> **Supplied text**
◆ ◆ ◆ ◆ ◆
UniquePtrTrivialAbi.rst 4.89 KB

Enable std::unique_ptr [[clang::trivial_abi]]

Background

Consider the follow snippets

void raw_func(Foo* raw_arg) { ... }
void smart_func(std::unique_ptr<Foo> smart_arg) { ... }

Foo* raw_ptr_retval() { ... }
std::unique_ptr<Foo*> smart_ptr_retval() { ... }

The argument raw_arg could be passed in a register but smart_arg could not, due to current implementation.

Specifically, in the smart_arg case, the caller secretly constructs a temporary std::unique_ptr in its stack-frame, and then passes a pointer to it to the callee in a hidden parameter. Similarly, the return value from smart_ptr_retval is secretly allocated in the caller and passed as a secret reference to the callee.

Goal

std::unique_ptr is passed directly in a register.

Design

  • Annotate the two definitions of std::unique_ptr with clang::trivial_abi attribute.
  • Put the attribuate behind a flag because this change has potential compilation and runtime breakages.

This comes with some side effects:

  • std::unique_ptr parameters will now be destroyed by callees, rather than callers. It is worth noting that destruction by callee is not unique to the use of trivial_abi attribute. In most Microsoft's ABIs, arguments are always destroyed by the callee.

    Consequently, this may change the destruction order for function parameters to an order that is non-conforming to the standard. For example:

    struct A { ~A(); };
    struct B { ~B(); };
    struct C { C(A, unique_ptr<B>, A) {} };
    C c{{}, make_unique<B>, {}};
    

    In a conforming implementation, the destruction order for C::C's parameters is required to be ~A(), ~B(), ~A() but with this mode enabled, we'll instead see ~B(), ~A(), ~A().

  • Reduced code-size.
◆ ◆ ◆ ◆ ◆
> **Given information**
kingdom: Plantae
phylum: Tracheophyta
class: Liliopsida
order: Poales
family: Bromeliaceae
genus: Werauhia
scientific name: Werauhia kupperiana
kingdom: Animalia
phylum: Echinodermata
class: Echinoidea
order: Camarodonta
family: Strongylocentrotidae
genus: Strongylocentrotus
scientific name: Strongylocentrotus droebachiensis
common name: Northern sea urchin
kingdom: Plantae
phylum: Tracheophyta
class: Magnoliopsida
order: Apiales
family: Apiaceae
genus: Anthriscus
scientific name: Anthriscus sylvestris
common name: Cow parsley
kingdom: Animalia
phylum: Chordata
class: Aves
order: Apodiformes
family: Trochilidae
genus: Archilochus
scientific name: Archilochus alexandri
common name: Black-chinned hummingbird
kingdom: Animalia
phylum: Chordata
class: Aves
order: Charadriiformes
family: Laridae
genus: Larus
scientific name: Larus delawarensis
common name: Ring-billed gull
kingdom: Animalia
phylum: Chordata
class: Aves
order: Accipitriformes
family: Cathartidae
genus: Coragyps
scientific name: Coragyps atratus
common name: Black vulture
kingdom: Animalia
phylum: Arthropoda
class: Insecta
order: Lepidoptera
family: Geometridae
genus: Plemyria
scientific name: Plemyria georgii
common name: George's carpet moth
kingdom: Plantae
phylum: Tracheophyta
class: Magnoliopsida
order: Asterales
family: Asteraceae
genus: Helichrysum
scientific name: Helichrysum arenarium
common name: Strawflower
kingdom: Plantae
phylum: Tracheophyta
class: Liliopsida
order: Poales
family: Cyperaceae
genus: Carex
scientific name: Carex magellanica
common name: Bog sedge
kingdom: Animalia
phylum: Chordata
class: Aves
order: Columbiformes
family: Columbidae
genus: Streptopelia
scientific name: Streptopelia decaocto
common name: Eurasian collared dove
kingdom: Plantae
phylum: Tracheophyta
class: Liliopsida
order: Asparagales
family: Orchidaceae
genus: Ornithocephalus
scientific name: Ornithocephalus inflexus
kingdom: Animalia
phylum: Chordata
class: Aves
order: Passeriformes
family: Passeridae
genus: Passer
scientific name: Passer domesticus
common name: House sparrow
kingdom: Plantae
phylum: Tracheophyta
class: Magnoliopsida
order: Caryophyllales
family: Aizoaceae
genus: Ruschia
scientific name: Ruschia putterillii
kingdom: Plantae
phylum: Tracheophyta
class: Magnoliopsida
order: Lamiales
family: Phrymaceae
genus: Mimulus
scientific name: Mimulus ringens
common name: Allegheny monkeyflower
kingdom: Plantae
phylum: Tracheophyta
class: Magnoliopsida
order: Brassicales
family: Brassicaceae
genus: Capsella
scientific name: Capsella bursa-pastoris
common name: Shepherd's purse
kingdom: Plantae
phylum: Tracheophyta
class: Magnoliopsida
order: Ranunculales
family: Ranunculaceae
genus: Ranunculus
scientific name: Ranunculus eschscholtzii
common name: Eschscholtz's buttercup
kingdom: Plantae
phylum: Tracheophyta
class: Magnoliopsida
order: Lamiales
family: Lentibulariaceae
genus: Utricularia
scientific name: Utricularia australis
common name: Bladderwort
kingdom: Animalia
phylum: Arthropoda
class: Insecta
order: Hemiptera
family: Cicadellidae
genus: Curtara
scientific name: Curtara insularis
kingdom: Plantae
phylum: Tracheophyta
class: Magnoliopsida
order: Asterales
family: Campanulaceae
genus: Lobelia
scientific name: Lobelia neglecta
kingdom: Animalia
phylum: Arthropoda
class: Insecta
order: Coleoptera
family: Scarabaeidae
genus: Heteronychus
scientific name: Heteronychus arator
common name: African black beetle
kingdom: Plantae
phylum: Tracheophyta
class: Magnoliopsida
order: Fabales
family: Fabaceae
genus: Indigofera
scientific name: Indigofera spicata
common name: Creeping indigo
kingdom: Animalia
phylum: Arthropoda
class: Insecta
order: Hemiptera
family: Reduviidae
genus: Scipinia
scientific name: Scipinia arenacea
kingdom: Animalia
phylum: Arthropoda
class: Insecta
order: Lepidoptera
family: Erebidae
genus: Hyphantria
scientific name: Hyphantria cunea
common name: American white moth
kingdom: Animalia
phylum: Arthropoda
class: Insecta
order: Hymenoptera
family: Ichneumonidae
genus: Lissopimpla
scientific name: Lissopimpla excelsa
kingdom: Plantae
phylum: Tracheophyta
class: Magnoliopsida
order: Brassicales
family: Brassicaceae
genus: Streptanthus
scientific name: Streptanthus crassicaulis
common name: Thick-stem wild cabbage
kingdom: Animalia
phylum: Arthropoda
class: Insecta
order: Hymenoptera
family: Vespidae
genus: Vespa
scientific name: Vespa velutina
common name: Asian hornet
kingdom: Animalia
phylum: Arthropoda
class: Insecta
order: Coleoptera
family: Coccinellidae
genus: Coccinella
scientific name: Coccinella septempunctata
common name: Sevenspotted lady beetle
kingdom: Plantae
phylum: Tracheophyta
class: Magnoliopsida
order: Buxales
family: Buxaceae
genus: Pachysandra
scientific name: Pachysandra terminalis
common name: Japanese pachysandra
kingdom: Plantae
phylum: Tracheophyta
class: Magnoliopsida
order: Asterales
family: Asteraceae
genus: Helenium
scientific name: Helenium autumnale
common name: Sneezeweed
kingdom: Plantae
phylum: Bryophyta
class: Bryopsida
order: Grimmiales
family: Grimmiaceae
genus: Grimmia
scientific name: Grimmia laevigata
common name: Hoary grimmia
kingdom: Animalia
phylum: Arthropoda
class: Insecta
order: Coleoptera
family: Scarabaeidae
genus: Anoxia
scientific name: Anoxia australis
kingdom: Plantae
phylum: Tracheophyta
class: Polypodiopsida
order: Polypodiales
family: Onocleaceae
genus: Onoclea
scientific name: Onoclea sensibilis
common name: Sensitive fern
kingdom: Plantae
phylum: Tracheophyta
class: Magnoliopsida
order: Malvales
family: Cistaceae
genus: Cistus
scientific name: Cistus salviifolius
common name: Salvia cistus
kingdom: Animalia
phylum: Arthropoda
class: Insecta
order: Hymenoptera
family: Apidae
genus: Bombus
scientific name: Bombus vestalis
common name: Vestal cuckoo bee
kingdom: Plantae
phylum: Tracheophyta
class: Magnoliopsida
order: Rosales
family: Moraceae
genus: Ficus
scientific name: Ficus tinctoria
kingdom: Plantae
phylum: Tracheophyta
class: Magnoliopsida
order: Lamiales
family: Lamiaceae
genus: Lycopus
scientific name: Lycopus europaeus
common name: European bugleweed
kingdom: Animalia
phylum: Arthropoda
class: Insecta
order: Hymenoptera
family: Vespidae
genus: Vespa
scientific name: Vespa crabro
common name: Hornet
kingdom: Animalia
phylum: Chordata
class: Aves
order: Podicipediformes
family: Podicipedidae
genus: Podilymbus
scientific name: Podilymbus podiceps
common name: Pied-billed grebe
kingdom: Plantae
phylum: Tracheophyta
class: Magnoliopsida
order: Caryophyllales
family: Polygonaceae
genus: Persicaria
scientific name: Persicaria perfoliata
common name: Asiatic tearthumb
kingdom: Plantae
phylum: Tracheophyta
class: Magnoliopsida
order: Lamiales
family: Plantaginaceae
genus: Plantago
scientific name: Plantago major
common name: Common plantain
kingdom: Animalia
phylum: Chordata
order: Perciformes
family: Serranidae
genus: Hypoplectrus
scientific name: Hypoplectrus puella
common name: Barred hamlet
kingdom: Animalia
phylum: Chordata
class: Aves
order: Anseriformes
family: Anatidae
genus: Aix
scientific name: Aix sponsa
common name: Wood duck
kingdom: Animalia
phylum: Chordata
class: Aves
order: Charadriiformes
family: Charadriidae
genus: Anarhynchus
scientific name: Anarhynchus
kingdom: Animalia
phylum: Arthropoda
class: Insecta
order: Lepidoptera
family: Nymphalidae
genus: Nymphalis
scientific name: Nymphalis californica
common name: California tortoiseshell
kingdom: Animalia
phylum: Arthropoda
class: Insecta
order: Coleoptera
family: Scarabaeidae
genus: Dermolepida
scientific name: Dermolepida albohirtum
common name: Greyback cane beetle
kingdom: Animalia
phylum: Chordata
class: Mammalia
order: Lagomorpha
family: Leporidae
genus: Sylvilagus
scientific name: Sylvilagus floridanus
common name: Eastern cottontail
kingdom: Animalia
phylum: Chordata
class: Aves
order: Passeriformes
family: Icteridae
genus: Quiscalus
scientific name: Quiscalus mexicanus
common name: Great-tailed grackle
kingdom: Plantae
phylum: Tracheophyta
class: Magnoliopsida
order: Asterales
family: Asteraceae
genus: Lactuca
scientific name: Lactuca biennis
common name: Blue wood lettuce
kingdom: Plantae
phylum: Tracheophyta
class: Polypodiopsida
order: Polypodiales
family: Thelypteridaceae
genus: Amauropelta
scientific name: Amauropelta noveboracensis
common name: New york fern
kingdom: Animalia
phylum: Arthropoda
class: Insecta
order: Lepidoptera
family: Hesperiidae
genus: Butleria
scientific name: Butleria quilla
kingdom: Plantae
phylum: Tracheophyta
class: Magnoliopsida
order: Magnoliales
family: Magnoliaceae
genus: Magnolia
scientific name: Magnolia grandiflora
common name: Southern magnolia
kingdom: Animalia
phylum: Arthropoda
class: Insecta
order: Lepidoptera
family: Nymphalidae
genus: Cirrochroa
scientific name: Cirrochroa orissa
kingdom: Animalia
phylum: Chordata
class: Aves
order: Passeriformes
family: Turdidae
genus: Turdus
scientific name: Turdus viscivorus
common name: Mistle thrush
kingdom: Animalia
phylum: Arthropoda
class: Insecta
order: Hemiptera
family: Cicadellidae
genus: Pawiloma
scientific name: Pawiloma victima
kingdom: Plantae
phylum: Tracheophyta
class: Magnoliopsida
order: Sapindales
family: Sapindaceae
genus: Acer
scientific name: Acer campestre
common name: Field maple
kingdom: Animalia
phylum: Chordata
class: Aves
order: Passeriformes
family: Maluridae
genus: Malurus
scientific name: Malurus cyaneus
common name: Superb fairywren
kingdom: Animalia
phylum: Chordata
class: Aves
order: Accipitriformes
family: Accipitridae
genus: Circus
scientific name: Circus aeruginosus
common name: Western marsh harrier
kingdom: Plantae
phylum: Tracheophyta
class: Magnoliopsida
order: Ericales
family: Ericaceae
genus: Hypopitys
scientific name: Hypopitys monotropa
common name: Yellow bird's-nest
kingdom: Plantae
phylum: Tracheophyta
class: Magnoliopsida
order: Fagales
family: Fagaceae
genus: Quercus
◆ ◆ ◆ ◆ ◆
Output the whole std::unique_ptr trivial_abi text again, with no changes.

UniquePtrTrivialAbi.rst 4.89 KB

Enable std::unique_ptr [[clang::trivial_abi]]

Background

Consider the follow snippets

void raw_func(Foo* raw_arg) { ... }
void smart_func(std::unique_ptr<Foo> smart_arg) { ... }

Foo* raw_ptr_retval() { ... }
std::unique_ptr<Foo*> smart_ptr_retval() { ... }

The argument raw_arg could be passed in a register but smart_arg could not, due to current implementation.

Specifically, in the smart_arg case, the caller secretly constructs a temporary std::unique_ptr in its stack-frame, and then passes a pointer to it to the callee in a hidden parameter. Similarly, the return value from smart_ptr_retval is secretly allocated in the caller and passed as a secret reference to the callee.

Goal

std::unique_ptr is passed directly in a register.

Design

  • Annotate the two definitions of std::unique_ptr with clang::trivial_abi attribute.
  • Put the attribuate behind a flag because this change has potential compilation and runtime breakages.

This comes with some side effects:

  • std::unique_ptr parameters will now be destroyed by callees, rather than callers. It is worth noting that destruction by callee is not unique to the use of trivial_abi attribute. In most Microsoft's ABIs, arguments are always destroyed by the callee.

    Consequently, this may change the destruction order for function parameters to an order that is non-conforming to the standard. For example:

    struct A { ~A(); };
    struct B { ~B(); };
    struct C { C(A, unique_ptr<B>, A) {} };
    C c{{}, make_unique<B>, {}};
    

    In a conforming implementation, the destruction order for C::C's parameters is required to be ~A(), ~B(), ~A() but with this mode enabled, we'll instead see ~B(), ~A(), ~A().

  • Reduced code-size.